The White Tiger is a story about how education, formal and otherwise, shapes individuals. Balram first receives his nickname –The White Tiger—in a classroom setting. Though over the course of the novel he attempts to embody his name by cultivating a ruthless, cunning streak and competing in Indian society, he originally earned the description for academic promise and integrity.
After being pulled out of school at an early age, Balram is left with only bits and pieces of a formal education. This leads him to refer to himself as a “half-baked” or “half-cooked” Indian. He sees his “half-cooked” education not as a weakness, but rather as one of the preconditions for an entrepreneurial spirit. He believes that having to take responsibility for one’s own education requires and builds an inventive, resourceful mind, and responds to the abrupt end of his schooling by learning what he can on the job. He claims he is not an original thinker, but rather an original listener, and pieces together an understanding of India by eavesdropping at work, transforming dead-end, menial jobs into learning opportunities.
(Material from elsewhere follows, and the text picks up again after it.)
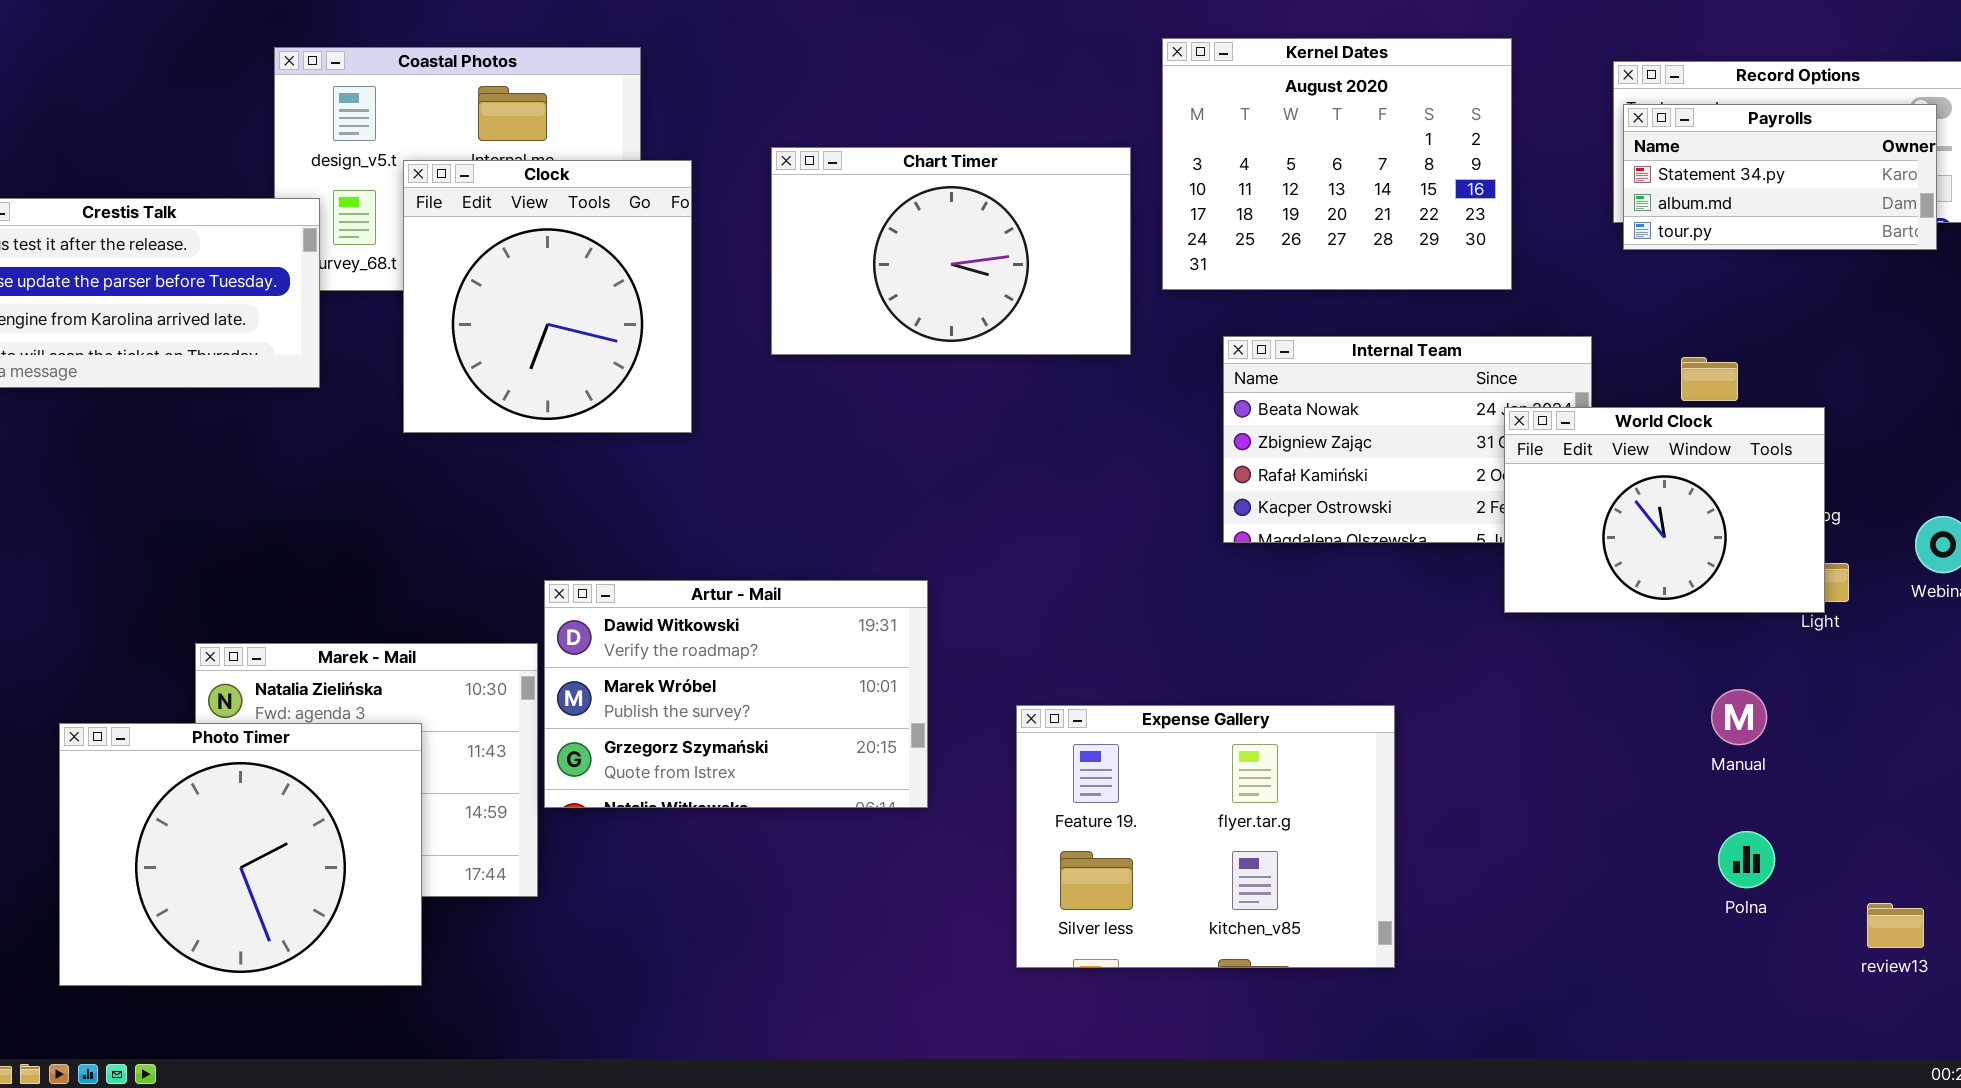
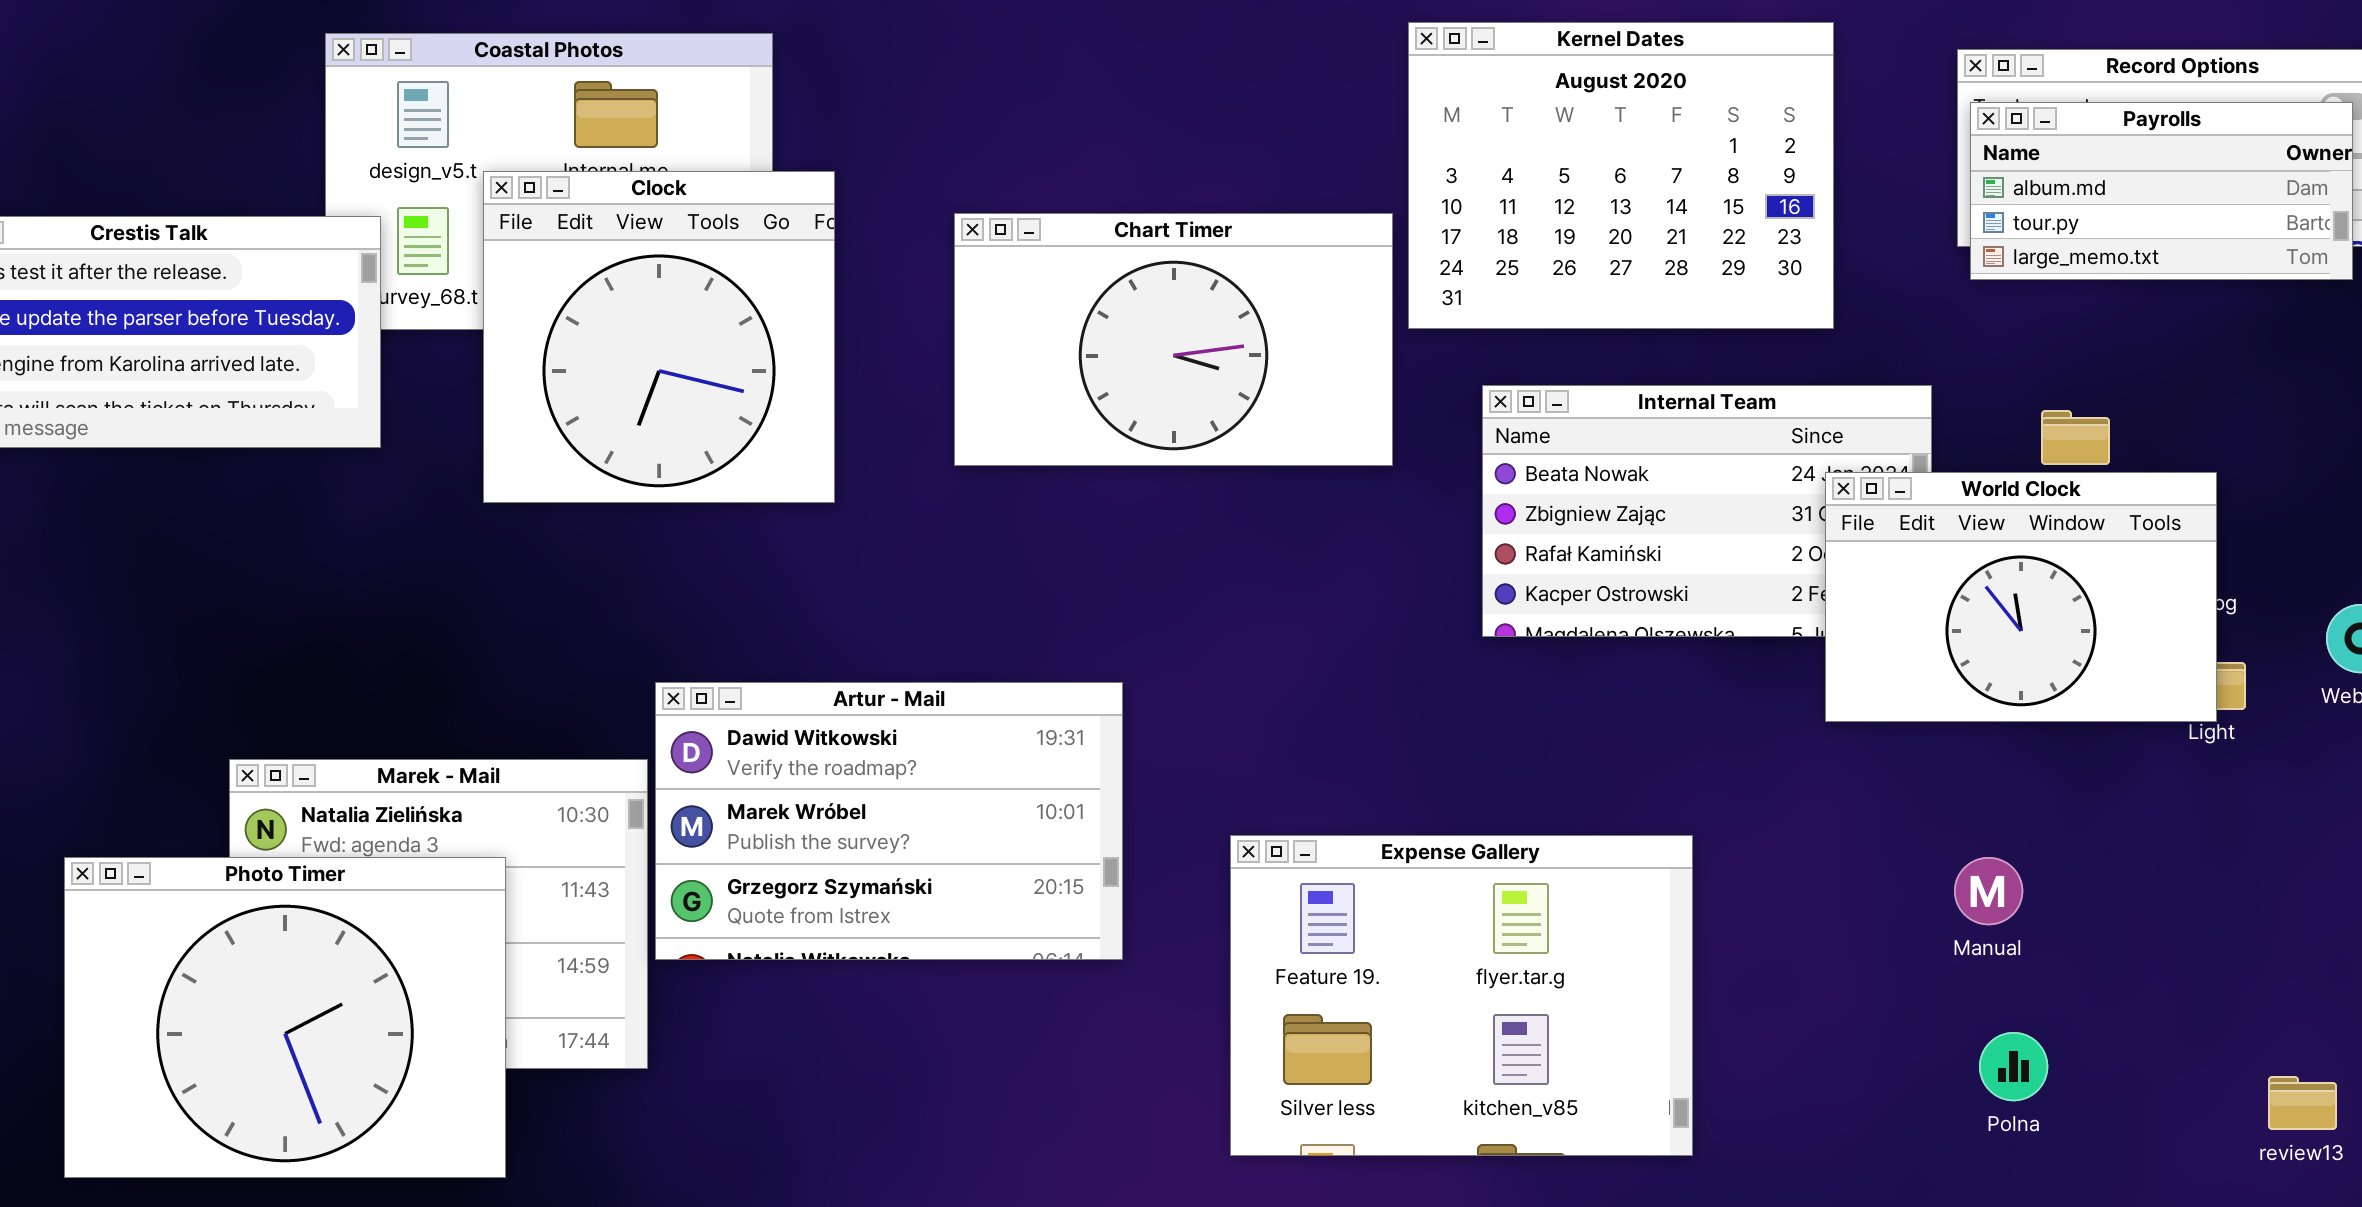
Payrolls: [1623,104,1937,250] -> [1970,102,2353,280], scrolled down 1 row
Chart Timer: [771,147,1131,355] -> [954,213,1393,466], moved
Manual: [1711,689,1767,745] -> [1954,857,2023,925], moved
Polna: [1718,831,1775,888] -> [1979,1032,2048,1101], moved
As an adult, Balram respects traditional learning to a degree. He enjoys the proximity and physical presence of books, but also sneers at the musty, “foul taste” they leave in his mouth. Balram claims to learn more from “the road and the pavement”—from studying the constant changes of Indian society to cultivate the flexibility and adaptability he believes a self-made man should possess. In general, Balram emphasizes the importance of being attuned to one’s surroundings. As a child, he alone out of all the villagers becomes fascinated with the Black Fort: a beautiful old building in his town constructed by a foreign power years ago. He claims that the other villagers “remain slaves because they can’t see what is beautiful in this world,” and that by contrast, his innate ability to find interest and beauty in his environment marked him early on as deserving of a better life.
Education ThemeTracker
Education Quotes in The White Tiger
“The story of my upbringing is the story of how a half-baked fellow is produced. But pay attention, Mr. Premier! Fully formed fellows, after twelve years of school and three years of university, wear nice suits, join companies, and take orders from other men for he rest of their lives. Entrepreneurs are made from half-baked clay.”
“You, young man, are an intelligent, honest, vivacious fellow in this crowd of thugs and idiots. In any jungle, what is the rarest of animals—the creature that comes along only once in a generation?”
“The white tiger.”
“That’s what you are, in this jungle.”
“They remain slaves because they can’t see what is beautiful in this world.”
“Many of my best ideas are, in fact, borrowed from my ex-employer or his brother or someone else whom I was driving about. (I confess, Mr. Premier: I am not an original thinker—but I am an original listener.)”
“That’s the one good thing I’ll say for myself. I’ve always been a big believer in education—especially my own.”
“I absorbed everything—that’s the amazing thing about entrepreneurs. We are like sponges—we absorb and grow.”
“You were looking for the key for years/ But the door was always open!”
“Now, despite my amazing success story, I don’t want to lose contact with the place where I got my real education in life. The road and the pavement.”
“People in this country are still waiting for the war of their freedom to come from somewhere else...That will never happen. Every man must make his own Benaras. The book of your revolution sits in the pit of your belly, young Indian. Crap it out, and read.”